*** Block opens ***

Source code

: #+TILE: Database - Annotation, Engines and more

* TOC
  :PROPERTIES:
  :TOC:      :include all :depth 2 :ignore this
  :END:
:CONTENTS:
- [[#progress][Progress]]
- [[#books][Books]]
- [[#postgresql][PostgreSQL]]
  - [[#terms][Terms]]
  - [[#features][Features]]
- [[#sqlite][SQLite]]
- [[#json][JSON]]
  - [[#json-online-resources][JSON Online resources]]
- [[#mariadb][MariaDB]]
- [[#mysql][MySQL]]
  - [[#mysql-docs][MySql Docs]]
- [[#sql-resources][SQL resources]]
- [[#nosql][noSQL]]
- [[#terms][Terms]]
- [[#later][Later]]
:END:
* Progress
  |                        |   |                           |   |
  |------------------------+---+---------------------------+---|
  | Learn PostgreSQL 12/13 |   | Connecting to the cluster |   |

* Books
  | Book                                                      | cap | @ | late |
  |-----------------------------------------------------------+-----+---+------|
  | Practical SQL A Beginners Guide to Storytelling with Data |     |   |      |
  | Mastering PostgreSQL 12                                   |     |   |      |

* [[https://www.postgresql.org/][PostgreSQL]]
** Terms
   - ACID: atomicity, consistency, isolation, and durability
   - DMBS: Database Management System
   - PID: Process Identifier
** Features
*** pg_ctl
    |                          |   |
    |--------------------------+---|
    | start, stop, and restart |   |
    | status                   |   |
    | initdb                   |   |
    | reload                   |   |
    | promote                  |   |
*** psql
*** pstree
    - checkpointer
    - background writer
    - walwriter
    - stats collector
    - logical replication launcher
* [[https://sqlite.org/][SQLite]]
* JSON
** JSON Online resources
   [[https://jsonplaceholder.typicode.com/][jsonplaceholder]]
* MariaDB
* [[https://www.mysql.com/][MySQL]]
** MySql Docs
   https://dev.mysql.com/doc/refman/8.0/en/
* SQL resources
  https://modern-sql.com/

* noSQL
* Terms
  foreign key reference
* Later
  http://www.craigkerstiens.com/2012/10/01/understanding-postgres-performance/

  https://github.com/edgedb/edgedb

*** Block closes ***

▸ **Exercise description**
Your reply should be a verbatim retyping of the lines from the one that holds "start, stop, and" through the last line of the entries.

▸ **Worked solution**
    | start, stop, and restart |   |
    | status                   |   |
    | initdb                   |   |
    | reload                   |   |
    | promote                  |   |
*** psql
*** pstree
    - checkpointer
    - background writer
    - walwriter
    - stats collector
    - logical replication launcher
* [[https://sqlite.org/][SQLite]]
* JSON
** JSON Online resources
   [[https://jsonplaceholder.typicode.com/][jsonplaceholder]]
* MariaDB
* [[https://www.mysql.com/][MySQL]]
** MySql Docs
   https://dev.mysql.com/doc/refman/8.0/en/
* SQL resources
  https://modern-sql.com/

* noSQL
* Terms
  foreign key reference
* Later
  http://www.craigkerstiens.com/2012/10/01/understanding-postgres-performance/

  https://github.com/edgedb/edgedb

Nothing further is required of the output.